-- READING TEXT --

Alon Pinkas writes in Haaretz, 24 Augusr 2022, “In the last 20 years, Israel has had nine elections. The upcoming November 1 election will be the 10th in the cycle, and before every single one of these campaigns, the same questions were raised: “What’s the problem with the left?” “What happened to the left?” “What’s left of the left?”
A derivative question – often asked by American Jews – is: “Who are and where are the Israeli liberals?” Not “liberal” in the U.S. political sense, but liberal democrats. Some ask it gloatingly, some in desperation, others out of political curiosity and astonishment. How could the historic Israeli left, a political movement that successfully founded and led the country against all odds, dissolve so quickly and be relegated to political insignificance?
The only social democratic movement in history that established a country and developed a functioning and durable democracy is on the precipice of oblivion. The Labor Party and Meretz (a third-generation descendant of old Labor) are the remnants of a political force that built and ran Israel. Together, they have 13 seats in the outgoing Knesset – a number that is unlikely to grow come November.

-- EXERCISE REQUIREMENTS --
Please answer these questions from the text on the Israeli left:
1. How many elections has Israel had in the last 20 years?
2. Which group often asks "Who are and where are the Israeli liberals?"
3. How many seats do Labor and Meretz hold together in the outgoing Knesset?

-- DATASET CONTENT --
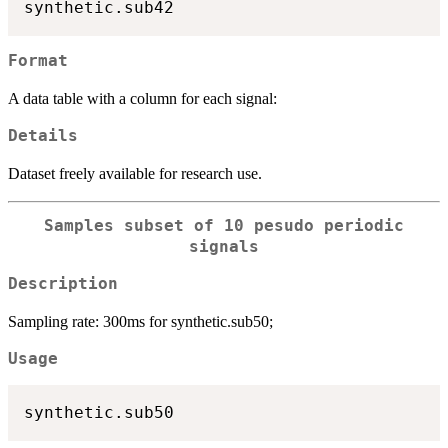
Format
A data table with a column for each signal:
Details
Dataset freely available for research use.
Samples subset of 10 pesudo periodic
signals
Description
Sampling rate: 300ms for synthetic.sub50;
Usage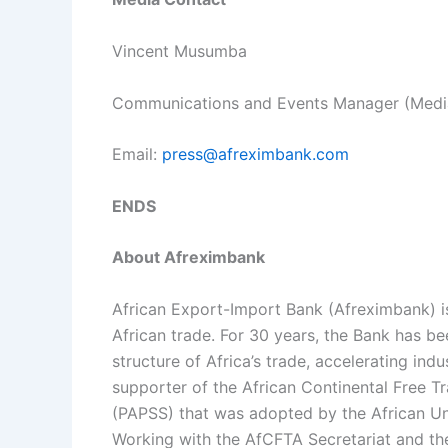
Vincent Musumba
Communications and Events Manager (Media
Email:
press@afreximbank.com
ENDS
About Afreximbank
African Export-Import Bank (Afreximbank) is 
African trade. For 30 years, the Bank has be
structure of Africa’s trade, accelerating ind
supporter of the African Continental Free
(PAPSS) that was adopted by the African Un
Working with the AfCFTA Secretariat and the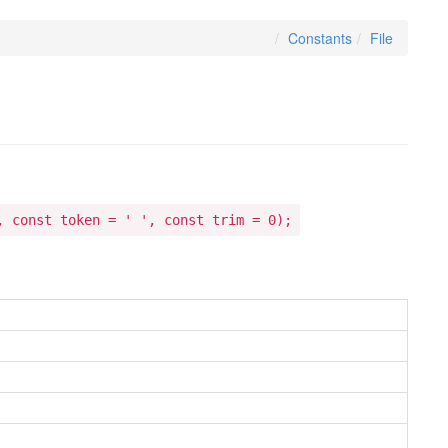
Constants
File
, const token = ' ', const trim = 0);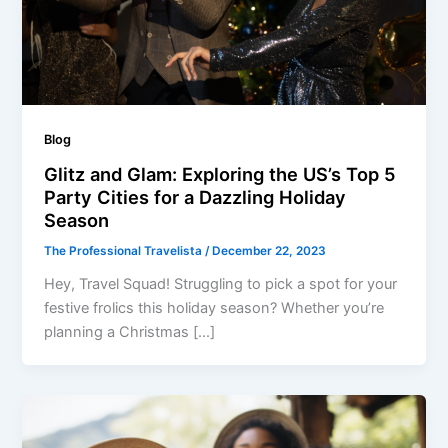
Blog
Glitz and Glam: Exploring the US’s Top 5
Party Cities for a Dazzling Holiday
Season
The Professional Travelista
/
December 22, 2023
Hey, Travel Squad! Struggling to pick a spot for your
festive frolics this holiday season? Whether you’re
planning a Christmas […]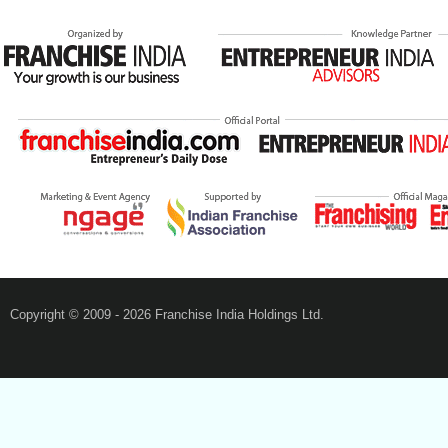
Copyright © 2009 - 2026 Franchise India Holdings Ltd.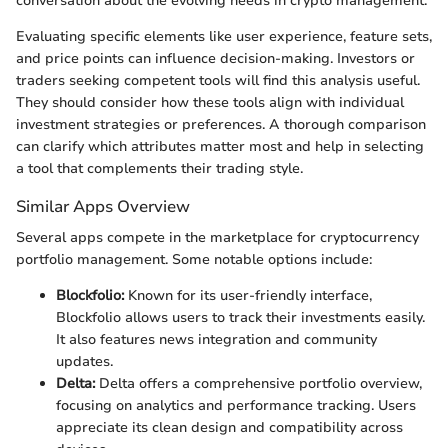
conversation about the evolving needs in crypto management.
Evaluating specific elements like user experience, feature sets,
and price points can influence decision-making. Investors or
traders seeking competent tools will find this analysis useful.
They should consider how these tools align with individual
investment strategies or preferences. A thorough comparison
can clarify which attributes matter most and help in selecting
a tool that complements their trading style.
Similar Apps Overview
Several apps compete in the marketplace for cryptocurrency
portfolio management. Some notable options include:
Blockfolio:
Known for its user-friendly interface,
Blockfolio allows users to track their investments easily.
It also features news integration and community
updates.
Delta:
Delta offers a comprehensive portfolio overview,
focusing on analytics and performance tracking. Users
appreciate its clean design and compatibility across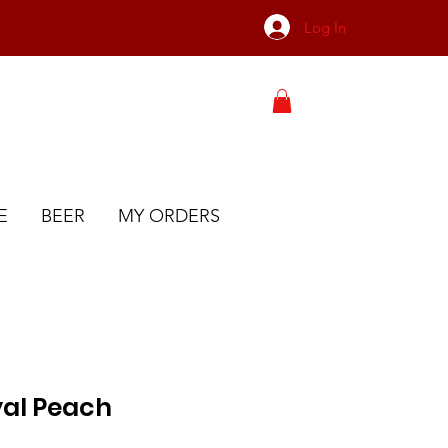
Log In
E
BEER
MY ORDERS
al Peach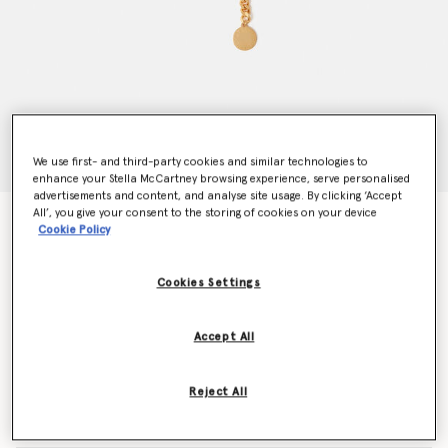
We use first- and third-party cookies and similar technologies to
enhance your Stella McCartney browsing experience, serve personalised
advertisements and content, and analyse site usage. By clicking ‘Accept
All’, you give your consent to the storing of cookies on your device
Falabella Chain Belt
Cookie Policy
€350.00
Cookies Settings
Colour
Metallic gold
Accept All
selected
Reject All
Select Size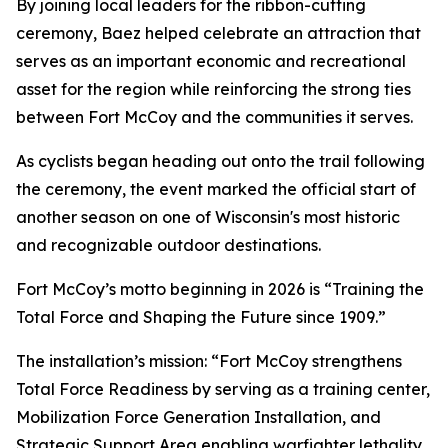
By joining local leaders for the ribbon-cutting
ceremony, Baez helped celebrate an attraction that
serves as an important economic and recreational
asset for the region while reinforcing the strong ties
between Fort McCoy and the communities it serves.
As cyclists began heading out onto the trail following
the ceremony, the event marked the official start of
another season on one of Wisconsin's most historic
and recognizable outdoor destinations.
Fort McCoy’s motto beginning in 2026 is “Training the
Total Force and Shaping the Future since 1909.”
The installation’s mission: “Fort McCoy strengthens
Total Force Readiness by serving as a training center,
Mobilization Force Generation Installation, and
Strategic Support Area enabling warfighter lethality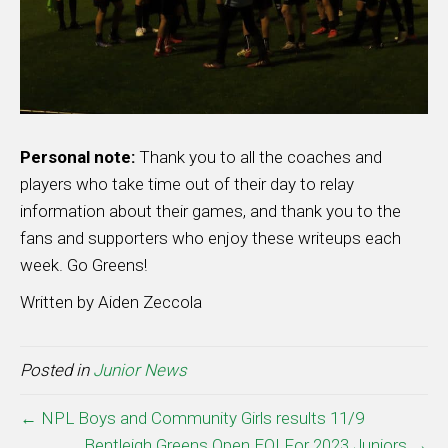
Personal note:
Thank you to all the coaches and
players who take time out of their day to relay
information about their games, and thank you to the
fans and supporters who enjoy these writeups each
week. Go Greens!
Written by Aiden Zeccola
Posted in
Junior News
← NPL Boys and Community Girls results 11/9
Bentleigh Greens Open EOI For 2023 Juniors →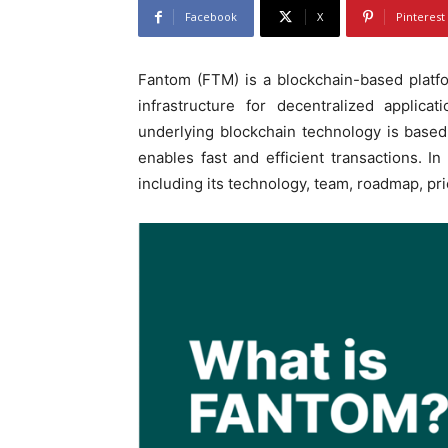
Facebook
X
Pinterest
Fantom (FTM) is a blockchain-based platfo
infrastructure for decentralized applic
underlying blockchain technology is based
enables fast and efficient transactions. I
including its technology, team, roadmap, pri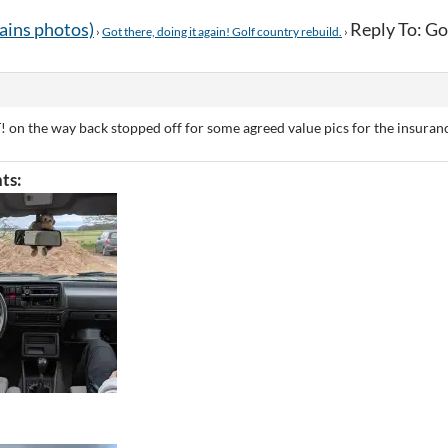
tains photos)
Reply To: Got
›
Got there, doing it again! Golf country rebuild.
›
! on the way back stopped off for some agreed value pics for the insuran
ts: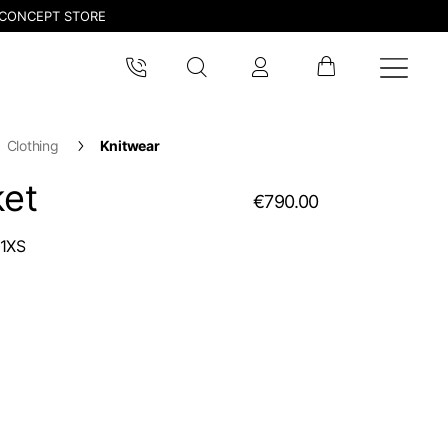
CONCEPT STORE
Clothing
Knitwear
ket
€790.00
1XS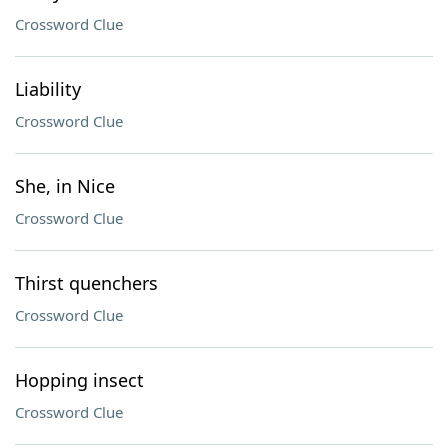
Crossword Clue
Liability
Crossword Clue
She, in Nice
Crossword Clue
Thirst quenchers
Crossword Clue
Hopping insect
Crossword Clue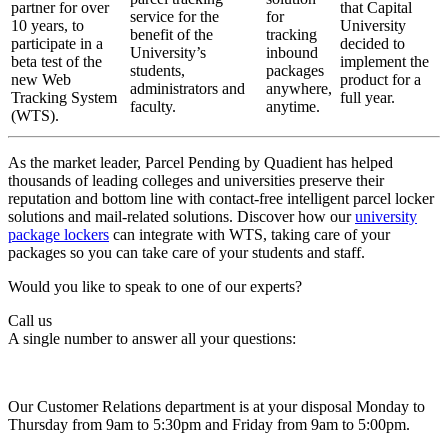
partner for over
that Capital
service for the
for
10 years, to
University
benefit of the
tracking
participate in a
decided to
University’s
inbound
beta test of the
implement the
students,
packages
new Web
product for a
administrators and
anywhere,
Tracking System
full year.
faculty.
anytime.
(WTS).
As the market leader, Parcel Pending by Quadient has helped
thousands of leading colleges and universities preserve their
reputation and bottom line with contact-free intelligent parcel locker
solutions and mail-related solutions. Discover how our
university
package lockers
can integrate with WTS, taking care of your
packages so you can take care of your students and staff.
Would you like to speak to one of our experts?
Call us
A single number to answer all your questions:
Our Customer Relations department is at your disposal Monday to
Thursday from 9am to 5:30pm and Friday from 9am to 5:00pm.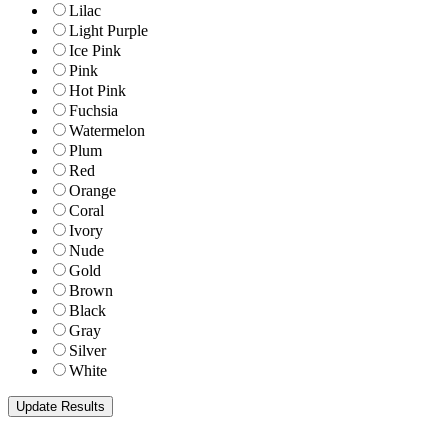
Lilac
Light Purple
Ice Pink
Pink
Hot Pink
Fuchsia
Watermelon
Plum
Red
Orange
Coral
Ivory
Nude
Gold
Brown
Black
Gray
Silver
White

-- EXPECTED OUTPUT --
1. Nine.
2. American Jews.
3. 13.